YOUR INSTRUCTIONS:
Could you reproduce the text of the records verbatim, starting at the line that contains "Nachrichten" and stopping after the line that contains "sociétaux et environnementaux", with the pictures left out?

RECORD EXTRACTS:
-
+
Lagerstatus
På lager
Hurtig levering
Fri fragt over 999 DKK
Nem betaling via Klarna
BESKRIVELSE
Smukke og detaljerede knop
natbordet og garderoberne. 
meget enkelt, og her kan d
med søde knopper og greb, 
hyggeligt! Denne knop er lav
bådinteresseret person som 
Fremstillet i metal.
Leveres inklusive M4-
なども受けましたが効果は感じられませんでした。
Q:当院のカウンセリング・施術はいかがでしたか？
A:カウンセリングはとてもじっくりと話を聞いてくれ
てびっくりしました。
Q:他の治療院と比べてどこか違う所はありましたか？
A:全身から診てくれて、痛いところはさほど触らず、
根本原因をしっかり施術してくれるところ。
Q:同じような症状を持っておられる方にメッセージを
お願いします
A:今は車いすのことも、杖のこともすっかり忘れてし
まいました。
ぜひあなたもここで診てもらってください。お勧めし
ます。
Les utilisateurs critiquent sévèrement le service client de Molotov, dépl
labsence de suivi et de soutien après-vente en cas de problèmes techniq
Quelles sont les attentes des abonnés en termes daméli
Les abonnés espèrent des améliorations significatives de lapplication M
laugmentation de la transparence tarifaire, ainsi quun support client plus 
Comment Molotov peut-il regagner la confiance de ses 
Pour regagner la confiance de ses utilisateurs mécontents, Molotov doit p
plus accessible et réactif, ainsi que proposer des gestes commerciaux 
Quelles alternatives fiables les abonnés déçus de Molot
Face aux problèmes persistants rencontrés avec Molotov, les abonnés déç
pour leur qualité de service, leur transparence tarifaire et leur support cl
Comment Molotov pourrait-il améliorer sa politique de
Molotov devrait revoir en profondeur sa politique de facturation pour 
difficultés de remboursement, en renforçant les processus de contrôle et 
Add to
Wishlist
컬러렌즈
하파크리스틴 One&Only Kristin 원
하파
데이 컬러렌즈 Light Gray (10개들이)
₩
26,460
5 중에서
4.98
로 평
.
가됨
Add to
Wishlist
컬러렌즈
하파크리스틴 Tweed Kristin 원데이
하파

* * *

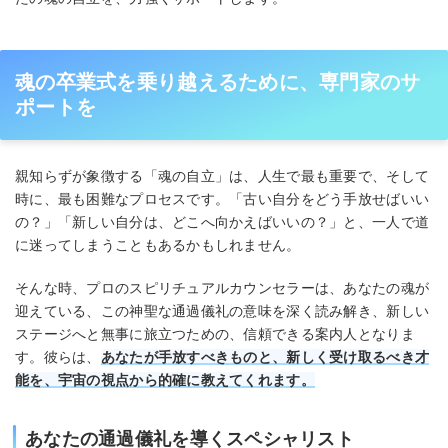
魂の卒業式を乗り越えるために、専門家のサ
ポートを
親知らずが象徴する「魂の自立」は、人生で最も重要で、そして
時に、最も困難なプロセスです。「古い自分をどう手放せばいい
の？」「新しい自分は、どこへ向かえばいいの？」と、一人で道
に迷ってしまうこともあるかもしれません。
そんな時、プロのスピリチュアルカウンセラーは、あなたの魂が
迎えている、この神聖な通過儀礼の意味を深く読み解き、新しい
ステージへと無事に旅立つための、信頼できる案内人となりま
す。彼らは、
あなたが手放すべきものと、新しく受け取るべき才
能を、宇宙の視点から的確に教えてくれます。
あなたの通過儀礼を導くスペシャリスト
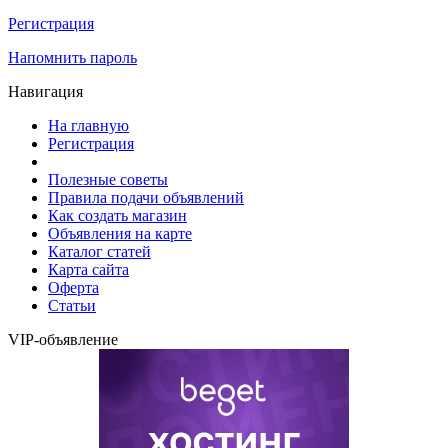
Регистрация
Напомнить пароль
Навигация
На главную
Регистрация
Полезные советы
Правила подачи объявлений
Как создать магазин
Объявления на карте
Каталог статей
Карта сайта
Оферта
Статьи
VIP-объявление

...

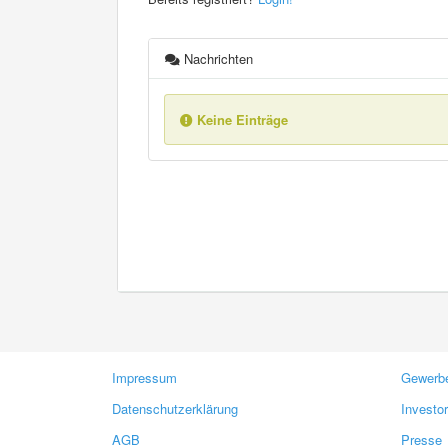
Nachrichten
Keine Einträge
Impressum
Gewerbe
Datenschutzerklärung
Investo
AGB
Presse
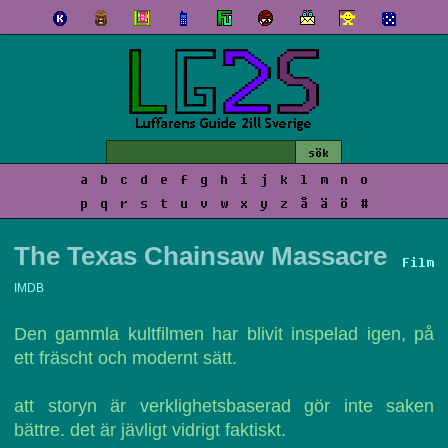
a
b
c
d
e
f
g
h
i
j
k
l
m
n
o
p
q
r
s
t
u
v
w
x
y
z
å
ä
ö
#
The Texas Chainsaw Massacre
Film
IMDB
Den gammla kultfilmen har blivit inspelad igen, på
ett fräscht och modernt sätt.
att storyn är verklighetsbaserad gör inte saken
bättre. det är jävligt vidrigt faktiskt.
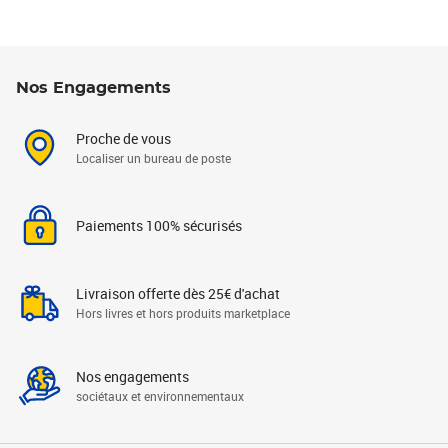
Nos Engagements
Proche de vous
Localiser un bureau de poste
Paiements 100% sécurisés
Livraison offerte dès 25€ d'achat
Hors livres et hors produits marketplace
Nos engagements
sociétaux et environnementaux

ANSWER SECTION:
Nachrichten
Keine Einträge
Impressum
Gewerbe
Datenschutzerklärung
Investo
AGB
Presse
a
b
c
d
e
f
g
h
i
j
k
l
m
n
o
p
q
r
s
t
u
v
w
x
y
z
å
ä
ö
#
The Texas Chainsaw Massacre
Film
IMDB
Den gammla kultfilmen har blivit inspelad igen, på
ett fräscht och modernt sätt.
att storyn är verklighetsbaserad gör inte saken
bättre. det är jävligt vidrigt faktiskt.
Nos Engagements
Proche de vous
Localiser un bureau de poste
Paiements 100% sécurisés
Livraison offerte dès 25€ d'achat
Hors livres et hors produits marketplace
Nos engagements
sociétaux et environnementaux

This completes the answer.